Pipi Lily memerah. Meskipun David telah melihat tubuhnya, merasakannya, bahkan berulang kali, Lily tetap saja malu jika membicarakannya. Pasalnya, Lily malu saat mengingat dirinya hilang kendali saat David mulai mengaktifkan pabrik.


"Kau masih malu? Kenapa kau malu? Kau seharusnya berdandan dengan lebih cantik agar aku yang tampan dan kaya tidak beralih dan tetap menatap wajahmu seorang, menebar benih di ladangmu."


Lily diam.


"Kau pasti tidak ingin kehilanganku bukan?"


Tidak ada jawaban dari Lily.


"Aku ini kaya, dan tampan."


Lily mencoba memanfaatkan momen. "Kalau kau kaya kau pasti bisa menyewa sepeda dan berkelilimg Pangandaran sepuasnya."


"Tentu aku bisa," ucap David seketika.


Dan berhasil, membuat Lily dan David mandi lebih cepat.


Ketika Lily sedang mengeringkan rambut, dan David berpakaian, David bertanya, "Kau tidak memakai sun protect?"


Lily menggeleng, membuat David mendekat. "Pakai ini."


Lily bingung, ini adalah sejenis cairan berwarna putih. 


"Kau benar-benar memalukan, begini cara memakainya."


Lily terkejut saat David mendudukannya di meja rias. "Seperti ini."

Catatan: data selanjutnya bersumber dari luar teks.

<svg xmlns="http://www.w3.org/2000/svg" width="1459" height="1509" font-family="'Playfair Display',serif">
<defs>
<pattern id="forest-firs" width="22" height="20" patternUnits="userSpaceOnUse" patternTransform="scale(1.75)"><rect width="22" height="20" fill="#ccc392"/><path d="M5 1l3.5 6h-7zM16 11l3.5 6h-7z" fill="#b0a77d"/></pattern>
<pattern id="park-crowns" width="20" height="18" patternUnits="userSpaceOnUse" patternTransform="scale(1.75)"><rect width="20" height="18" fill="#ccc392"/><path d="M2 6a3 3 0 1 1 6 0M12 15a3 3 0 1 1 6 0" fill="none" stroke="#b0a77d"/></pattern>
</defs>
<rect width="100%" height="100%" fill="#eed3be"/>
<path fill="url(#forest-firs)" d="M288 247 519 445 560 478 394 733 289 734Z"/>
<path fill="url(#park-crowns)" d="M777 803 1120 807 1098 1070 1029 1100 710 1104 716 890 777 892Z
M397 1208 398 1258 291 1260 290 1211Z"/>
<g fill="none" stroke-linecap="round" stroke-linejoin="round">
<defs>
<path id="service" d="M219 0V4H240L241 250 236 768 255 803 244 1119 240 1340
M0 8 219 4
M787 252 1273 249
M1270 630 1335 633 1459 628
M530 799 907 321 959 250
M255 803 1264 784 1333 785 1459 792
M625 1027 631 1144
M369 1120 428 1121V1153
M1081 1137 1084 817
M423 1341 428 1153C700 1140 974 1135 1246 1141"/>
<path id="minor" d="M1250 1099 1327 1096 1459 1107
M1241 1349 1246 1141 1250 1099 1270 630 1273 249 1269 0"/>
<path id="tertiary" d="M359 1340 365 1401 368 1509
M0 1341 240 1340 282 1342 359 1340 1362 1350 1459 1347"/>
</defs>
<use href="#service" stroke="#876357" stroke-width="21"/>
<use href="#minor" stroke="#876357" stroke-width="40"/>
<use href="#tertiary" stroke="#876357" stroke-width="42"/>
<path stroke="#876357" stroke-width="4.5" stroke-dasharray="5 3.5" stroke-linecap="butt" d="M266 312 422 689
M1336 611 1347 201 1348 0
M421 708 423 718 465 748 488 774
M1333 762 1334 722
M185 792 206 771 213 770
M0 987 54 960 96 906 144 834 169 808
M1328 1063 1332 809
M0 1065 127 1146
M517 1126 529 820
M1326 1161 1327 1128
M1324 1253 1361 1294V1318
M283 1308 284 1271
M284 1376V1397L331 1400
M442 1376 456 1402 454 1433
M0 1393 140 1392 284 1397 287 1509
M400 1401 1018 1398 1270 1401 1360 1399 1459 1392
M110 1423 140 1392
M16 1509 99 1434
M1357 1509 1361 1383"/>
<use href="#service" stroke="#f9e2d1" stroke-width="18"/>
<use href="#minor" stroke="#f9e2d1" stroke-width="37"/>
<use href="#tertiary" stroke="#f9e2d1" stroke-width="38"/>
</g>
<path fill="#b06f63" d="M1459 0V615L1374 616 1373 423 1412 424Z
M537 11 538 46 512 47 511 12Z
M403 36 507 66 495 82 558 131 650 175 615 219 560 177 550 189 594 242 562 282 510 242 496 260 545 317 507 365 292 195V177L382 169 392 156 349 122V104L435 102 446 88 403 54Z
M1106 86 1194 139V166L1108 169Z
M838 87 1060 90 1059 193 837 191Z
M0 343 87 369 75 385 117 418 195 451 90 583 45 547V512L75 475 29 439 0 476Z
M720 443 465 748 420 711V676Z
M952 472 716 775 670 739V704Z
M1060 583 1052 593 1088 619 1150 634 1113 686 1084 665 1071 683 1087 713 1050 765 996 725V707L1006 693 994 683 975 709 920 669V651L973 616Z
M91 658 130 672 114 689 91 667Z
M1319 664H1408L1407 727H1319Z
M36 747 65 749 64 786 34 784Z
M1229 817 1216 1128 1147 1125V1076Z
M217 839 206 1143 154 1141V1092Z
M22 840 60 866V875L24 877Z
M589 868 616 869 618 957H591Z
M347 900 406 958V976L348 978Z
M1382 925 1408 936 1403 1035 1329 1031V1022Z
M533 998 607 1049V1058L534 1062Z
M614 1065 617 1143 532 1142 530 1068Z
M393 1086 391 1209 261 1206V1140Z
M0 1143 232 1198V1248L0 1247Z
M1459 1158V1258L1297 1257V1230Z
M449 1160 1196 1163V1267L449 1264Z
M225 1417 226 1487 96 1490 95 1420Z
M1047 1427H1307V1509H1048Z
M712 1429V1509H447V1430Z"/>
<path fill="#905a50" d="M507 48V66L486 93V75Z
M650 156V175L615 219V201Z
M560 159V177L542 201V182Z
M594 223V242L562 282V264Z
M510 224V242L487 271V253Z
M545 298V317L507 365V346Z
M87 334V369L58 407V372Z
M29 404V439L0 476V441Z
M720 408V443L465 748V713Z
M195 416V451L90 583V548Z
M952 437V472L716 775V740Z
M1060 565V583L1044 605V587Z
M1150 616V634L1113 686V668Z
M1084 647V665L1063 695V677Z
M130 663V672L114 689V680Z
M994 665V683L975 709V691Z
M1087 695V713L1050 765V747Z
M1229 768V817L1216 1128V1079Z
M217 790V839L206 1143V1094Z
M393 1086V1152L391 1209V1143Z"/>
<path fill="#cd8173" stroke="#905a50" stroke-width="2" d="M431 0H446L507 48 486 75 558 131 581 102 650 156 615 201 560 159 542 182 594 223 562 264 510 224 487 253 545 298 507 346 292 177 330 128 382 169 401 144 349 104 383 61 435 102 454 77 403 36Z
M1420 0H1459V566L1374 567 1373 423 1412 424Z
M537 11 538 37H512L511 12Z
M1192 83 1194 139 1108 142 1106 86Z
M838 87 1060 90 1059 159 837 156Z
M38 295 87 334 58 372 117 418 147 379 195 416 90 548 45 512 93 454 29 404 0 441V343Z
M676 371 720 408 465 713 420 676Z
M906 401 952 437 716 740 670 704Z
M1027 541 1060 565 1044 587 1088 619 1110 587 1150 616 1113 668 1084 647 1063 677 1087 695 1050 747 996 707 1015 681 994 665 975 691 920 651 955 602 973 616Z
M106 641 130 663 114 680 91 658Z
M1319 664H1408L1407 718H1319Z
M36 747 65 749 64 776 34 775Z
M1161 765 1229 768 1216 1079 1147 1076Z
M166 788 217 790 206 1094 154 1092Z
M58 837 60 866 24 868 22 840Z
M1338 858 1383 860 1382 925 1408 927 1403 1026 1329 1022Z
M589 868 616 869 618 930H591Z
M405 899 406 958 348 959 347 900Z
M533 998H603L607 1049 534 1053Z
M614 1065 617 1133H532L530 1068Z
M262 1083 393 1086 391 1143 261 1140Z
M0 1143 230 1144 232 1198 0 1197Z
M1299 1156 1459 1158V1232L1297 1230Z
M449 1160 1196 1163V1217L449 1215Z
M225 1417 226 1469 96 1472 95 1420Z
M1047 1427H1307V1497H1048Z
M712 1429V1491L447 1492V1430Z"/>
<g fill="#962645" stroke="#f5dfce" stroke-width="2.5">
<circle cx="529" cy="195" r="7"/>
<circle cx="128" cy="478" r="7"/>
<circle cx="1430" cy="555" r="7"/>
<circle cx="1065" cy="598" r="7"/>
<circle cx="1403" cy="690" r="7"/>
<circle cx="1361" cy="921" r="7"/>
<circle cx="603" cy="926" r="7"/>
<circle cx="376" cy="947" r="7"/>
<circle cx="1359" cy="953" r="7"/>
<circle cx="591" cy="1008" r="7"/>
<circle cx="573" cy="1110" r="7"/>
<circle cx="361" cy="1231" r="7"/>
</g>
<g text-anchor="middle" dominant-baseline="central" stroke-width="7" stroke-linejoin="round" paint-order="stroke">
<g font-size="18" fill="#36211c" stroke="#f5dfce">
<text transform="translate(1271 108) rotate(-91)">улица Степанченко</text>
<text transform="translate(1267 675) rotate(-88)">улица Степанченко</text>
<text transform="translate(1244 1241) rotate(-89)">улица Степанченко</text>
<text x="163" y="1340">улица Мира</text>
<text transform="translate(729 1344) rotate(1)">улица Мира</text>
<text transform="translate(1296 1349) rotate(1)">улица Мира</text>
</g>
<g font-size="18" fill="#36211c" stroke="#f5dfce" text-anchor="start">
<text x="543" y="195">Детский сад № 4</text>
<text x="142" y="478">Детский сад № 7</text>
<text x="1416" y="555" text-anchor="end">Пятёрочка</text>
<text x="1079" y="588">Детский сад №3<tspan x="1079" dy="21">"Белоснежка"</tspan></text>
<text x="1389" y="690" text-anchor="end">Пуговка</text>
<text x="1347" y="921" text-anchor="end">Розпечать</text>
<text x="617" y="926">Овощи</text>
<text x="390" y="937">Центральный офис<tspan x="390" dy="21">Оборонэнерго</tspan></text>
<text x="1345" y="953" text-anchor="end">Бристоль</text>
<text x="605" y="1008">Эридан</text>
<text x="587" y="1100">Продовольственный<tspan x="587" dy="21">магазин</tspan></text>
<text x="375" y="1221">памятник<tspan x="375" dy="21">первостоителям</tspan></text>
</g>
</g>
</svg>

David menyentuh wajah Lily perlahan dan penuh kasih sayang. Membuat Lily diam menatap David yang melakukannya penuh dengan kesabaran. Lily ingin menangis, tapi menahannya seorang diri. Dia terharu, David peduli padanya. Meskipun tingkat narsisnya selalu tingkat dewa, perlahan dia memperlihatkan kepeduliannya.


"Kenapa kau menatapku seperti itu?"


"Seperti apa?" Lily segera berpaling 


"Astaga… kau mengagumiku diam-diam."


🌹🌹🌹


"Nyewa sepeda, Pak?" Tanya sang pemilik.


"Untuk pasangan, Pak. Ada?" David bertanya.


"Oh, untuk pasangan paling ini, Pak. Yang gocengan, sisa yang ini." Yang ini yang dimaksud adalah sepeda dengan empat bangku, hanya tersisa satu untuk dua orang. Dan itu sepeda biasa dengan penumpang yang diam.


"Jika ingin mengayuh keduanya, naik saja yang empat ini."


"Saya tidak mau sepeda kembar siam empat."


"Kalau begitu yang ini saja, Pak."


David diam, sebenarnya dia tidak terlalu mahir menaiki sepeda.


"Nanti si Ibunya di gonceng di belakang, Pak. Kan romantis."


Menatap Lily sebagai persetujuan, Lily mengangguk. Terpaksa David memilih.


"Berapa, Pak?"


"50 ribu per jam, bisa kurang kok, Pak."


"Jangankan 50 ribu," gumam David, dia mengeluarkan sebuah cek. "Sisanya untuk, Bapak."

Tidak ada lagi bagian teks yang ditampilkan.